Chart interpretation exercises:
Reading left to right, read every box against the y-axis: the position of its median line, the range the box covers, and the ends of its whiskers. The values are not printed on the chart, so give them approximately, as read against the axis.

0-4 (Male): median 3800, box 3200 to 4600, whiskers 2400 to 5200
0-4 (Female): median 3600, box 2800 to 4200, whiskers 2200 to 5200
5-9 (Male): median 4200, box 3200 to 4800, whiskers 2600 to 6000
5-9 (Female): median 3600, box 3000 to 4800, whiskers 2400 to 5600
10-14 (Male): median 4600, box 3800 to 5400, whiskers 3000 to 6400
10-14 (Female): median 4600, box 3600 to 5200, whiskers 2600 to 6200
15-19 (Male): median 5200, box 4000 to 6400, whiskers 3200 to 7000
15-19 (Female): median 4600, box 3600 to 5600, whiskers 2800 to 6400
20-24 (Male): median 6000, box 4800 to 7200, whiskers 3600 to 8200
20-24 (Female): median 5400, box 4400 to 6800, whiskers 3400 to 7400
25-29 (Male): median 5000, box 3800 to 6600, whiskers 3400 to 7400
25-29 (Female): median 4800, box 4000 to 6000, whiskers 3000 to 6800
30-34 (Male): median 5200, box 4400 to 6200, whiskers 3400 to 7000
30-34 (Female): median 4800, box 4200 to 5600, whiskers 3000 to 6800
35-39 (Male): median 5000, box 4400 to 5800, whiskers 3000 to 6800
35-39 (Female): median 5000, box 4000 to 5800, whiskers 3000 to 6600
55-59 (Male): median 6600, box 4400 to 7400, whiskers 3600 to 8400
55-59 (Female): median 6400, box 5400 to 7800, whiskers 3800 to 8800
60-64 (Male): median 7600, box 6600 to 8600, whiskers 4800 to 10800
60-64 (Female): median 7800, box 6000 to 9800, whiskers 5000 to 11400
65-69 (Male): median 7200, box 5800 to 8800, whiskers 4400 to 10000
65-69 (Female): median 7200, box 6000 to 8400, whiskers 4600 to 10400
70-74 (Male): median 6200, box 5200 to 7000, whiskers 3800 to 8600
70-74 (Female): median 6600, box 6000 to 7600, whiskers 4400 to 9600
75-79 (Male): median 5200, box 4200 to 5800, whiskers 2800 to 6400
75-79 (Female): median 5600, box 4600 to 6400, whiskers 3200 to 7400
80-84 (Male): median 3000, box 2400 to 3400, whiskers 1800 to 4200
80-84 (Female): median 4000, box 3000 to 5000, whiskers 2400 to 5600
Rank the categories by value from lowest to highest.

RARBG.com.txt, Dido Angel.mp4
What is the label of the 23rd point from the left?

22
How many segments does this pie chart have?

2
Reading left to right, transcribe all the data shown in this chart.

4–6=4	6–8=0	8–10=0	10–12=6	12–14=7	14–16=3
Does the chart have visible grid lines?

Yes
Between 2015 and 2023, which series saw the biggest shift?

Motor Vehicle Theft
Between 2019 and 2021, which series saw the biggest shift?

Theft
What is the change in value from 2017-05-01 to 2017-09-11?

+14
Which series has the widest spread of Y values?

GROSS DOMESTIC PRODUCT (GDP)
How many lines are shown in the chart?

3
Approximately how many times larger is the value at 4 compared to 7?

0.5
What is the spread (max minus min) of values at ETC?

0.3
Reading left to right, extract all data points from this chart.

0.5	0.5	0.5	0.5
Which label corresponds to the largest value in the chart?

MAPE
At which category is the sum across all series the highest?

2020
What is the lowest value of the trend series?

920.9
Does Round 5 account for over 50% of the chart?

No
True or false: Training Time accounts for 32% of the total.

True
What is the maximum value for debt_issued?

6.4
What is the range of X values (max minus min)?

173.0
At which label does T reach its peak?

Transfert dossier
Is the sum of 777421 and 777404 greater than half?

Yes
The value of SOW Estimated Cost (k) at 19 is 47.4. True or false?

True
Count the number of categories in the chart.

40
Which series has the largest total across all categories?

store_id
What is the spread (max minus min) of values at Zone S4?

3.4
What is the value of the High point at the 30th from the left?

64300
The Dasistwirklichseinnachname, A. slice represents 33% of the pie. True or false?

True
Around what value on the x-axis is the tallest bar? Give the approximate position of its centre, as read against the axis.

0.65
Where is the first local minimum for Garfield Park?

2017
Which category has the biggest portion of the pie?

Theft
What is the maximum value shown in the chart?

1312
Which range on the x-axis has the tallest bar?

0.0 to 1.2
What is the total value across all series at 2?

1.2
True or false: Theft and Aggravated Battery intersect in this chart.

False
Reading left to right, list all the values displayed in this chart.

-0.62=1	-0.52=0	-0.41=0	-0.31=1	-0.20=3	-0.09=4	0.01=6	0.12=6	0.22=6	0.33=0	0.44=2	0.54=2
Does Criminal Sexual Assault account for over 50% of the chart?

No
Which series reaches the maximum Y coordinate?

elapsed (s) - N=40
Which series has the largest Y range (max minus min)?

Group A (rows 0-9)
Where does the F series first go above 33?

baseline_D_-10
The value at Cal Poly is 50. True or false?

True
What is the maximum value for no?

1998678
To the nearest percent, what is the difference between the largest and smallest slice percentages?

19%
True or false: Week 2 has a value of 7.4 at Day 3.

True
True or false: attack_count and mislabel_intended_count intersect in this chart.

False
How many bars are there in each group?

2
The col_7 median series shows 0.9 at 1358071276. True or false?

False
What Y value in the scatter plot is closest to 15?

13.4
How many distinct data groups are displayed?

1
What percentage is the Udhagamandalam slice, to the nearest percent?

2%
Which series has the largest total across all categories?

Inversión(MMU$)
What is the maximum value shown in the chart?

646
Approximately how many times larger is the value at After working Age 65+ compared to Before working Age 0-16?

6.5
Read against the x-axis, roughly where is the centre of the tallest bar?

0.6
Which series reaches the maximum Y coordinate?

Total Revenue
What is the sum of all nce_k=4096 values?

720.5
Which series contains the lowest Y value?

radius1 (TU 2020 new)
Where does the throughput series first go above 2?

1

# Exercise goal
Swap "whiskers" for "tails" throughout the lines above, changing nothing else.

# Task result
Reading left to right, read every box against the y-axis: the position of its median line, the range the box covers, and the ends of its tails. The values are not printed on the chart, so give them approximately, as read against the axis.

0-4 (Male): median 3800, box 3200 to 4600, tails 2400 to 5200
0-4 (Female): median 3600, box 2800 to 4200, tails 2200 to 5200
5-9 (Male): median 4200, box 3200 to 4800, tails 2600 to 6000
5-9 (Female): median 3600, box 3000 to 4800, tails 2400 to 5600
10-14 (Male): median 4600, box 3800 to 5400, tails 3000 to 6400
10-14 (Female): median 4600, box 3600 to 5200, tails 2600 to 6200
15-19 (Male): median 5200, box 4000 to 6400, tails 3200 to 7000
15-19 (Female): median 4600, box 3600 to 5600, tails 2800 to 6400
20-24 (Male): median 6000, box 4800 to 7200, tails 3600 to 8200
20-24 (Female): median 5400, box 4400 to 6800, tails 3400 to 7400
25-29 (Male): median 5000, box 3800 to 6600, tails 3400 to 7400
25-29 (Female): median 4800, box 4000 to 6000, tails 3000 to 6800
30-34 (Male): median 5200, box 4400 to 6200, tails 3400 to 7000
30-34 (Female): median 4800, box 4200 to 5600, tails 3000 to 6800
35-39 (Male): median 5000, box 4400 to 5800, tails 3000 to 6800
35-39 (Female): median 5000, box 4000 to 5800, tails 3000 to 6600
55-59 (Male): median 6600, box 4400 to 7400, tails 3600 to 8400
55-59 (Female): median 6400, box 5400 to 7800, tails 3800 to 8800
60-64 (Male): median 7600, box 6600 to 8600, tails 4800 to 10800
60-64 (Female): median 7800, box 6000 to 9800, tails 5000 to 11400
65-69 (Male): median 7200, box 5800 to 8800, tails 4400 to 10000
65-69 (Female): median 7200, box 6000 to 8400, tails 4600 to 10400
70-74 (Male): median 6200, box 5200 to 7000, tails 3800 to 8600
70-74 (Female): median 6600, box 6000 to 7600, tails 4400 to 9600
75-79 (Male): median 5200, box 4200 to 5800, tails 2800 to 6400
75-79 (Female): median 5600, box 4600 to 6400, tails 3200 to 7400
80-84 (Male): median 3000, box 2400 to 3400, tails 1800 to 4200
80-84 (Female): median 4000, box 3000 to 5000, tails 2400 to 5600
Rank the categories by value from lowest to highest.

RARBG.com.txt, Dido Angel.mp4
What is the label of the 23rd point from the left?

22
How many segments does this pie chart have?

2
Reading left to right, transcribe all the data shown in this chart.

4–6=4	6–8=0	8–10=0	10–12=6	12–14=7	14–16=3
Does the chart have visible grid lines?

Yes
Between 2015 and 2023, which series saw the biggest shift?

Motor Vehicle Theft
Between 2019 and 2021, which series saw the biggest shift?

Theft
What is the change in value from 2017-05-01 to 2017-09-11?

+14
Which series has the widest spread of Y values?

GROSS DOMESTIC PRODUCT (GDP)
How many lines are shown in the chart?

3
Approximately how many times larger is the value at 4 compared to 7?

0.5
What is the spread (max minus min) of values at ETC?

0.3
Reading left to right, extract all data points from this chart.

0.5	0.5	0.5	0.5
Which label corresponds to the largest value in the chart?

MAPE
At which category is the sum across all series the highest?

2020
What is the lowest value of the trend series?

920.9
Does Round 5 account for over 50% of the chart?

No
True or false: Training Time accounts for 32% of the total.

True
What is the maximum value for debt_issued?

6.4
What is the range of X values (max minus min)?

173.0
At which label does T reach its peak?

Transfert dossier
Is the sum of 777421 and 777404 greater than half?

Yes
The value of SOW Estimated Cost (k) at 19 is 47.4. True or false?

True
Count the number of categories in the chart.

40
Which series has the largest total across all categories?

store_id
What is the spread (max minus min) of values at Zone S4?

3.4
What is the value of the High point at the 30th from the left?

64300
The Dasistwirklichseinnachname, A. slice represents 33% of the pie. True or false?

True
Around what value on the x-axis is the tallest bar? Give the approximate position of its centre, as read against the axis.

0.65
Where is the first local minimum for Garfield Park?

2017
Which category has the biggest portion of the pie?

Theft
What is the maximum value shown in the chart?

1312
Which range on the x-axis has the tallest bar?

0.0 to 1.2
What is the total value across all series at 2?

1.2
True or false: Theft and Aggravated Battery intersect in this chart.

False
Reading left to right, list all the values displayed in this chart.

-0.62=1	-0.52=0	-0.41=0	-0.31=1	-0.20=3	-0.09=4	0.01=6	0.12=6	0.22=6	0.33=0	0.44=2	0.54=2
Does Criminal Sexual Assault account for over 50% of the chart?

No
Which series reaches the maximum Y coordinate?

elapsed (s) - N=40
Which series has the largest Y range (max minus min)?

Group A (rows 0-9)
Where does the F series first go above 33?

baseline_D_-10
The value at Cal Poly is 50. True or false?

True
What is the maximum value for no?

1998678
To the nearest percent, what is the difference between the largest and smallest slice percentages?

19%
True or false: Week 2 has a value of 7.4 at Day 3.

True
True or false: attack_count and mislabel_intended_count intersect in this chart.

False
How many bars are there in each group?

2
The col_7 median series shows 0.9 at 1358071276. True or false?

False
What Y value in the scatter plot is closest to 15?

13.4
How many distinct data groups are displayed?

1
What percentage is the Udhagamandalam slice, to the nearest percent?

2%
Which series has the largest total across all categories?

Inversión(MMU$)
What is the maximum value shown in the chart?

646
Approximately how many times larger is the value at After working Age 65+ compared to Before working Age 0-16?

6.5
Read against the x-axis, roughly where is the centre of the tallest bar?

0.6
Which series reaches the maximum Y coordinate?

Total Revenue
What is the sum of all nce_k=4096 values?

720.5
Which series contains the lowest Y value?

radius1 (TU 2020 new)
Where does the throughput series first go above 2?

1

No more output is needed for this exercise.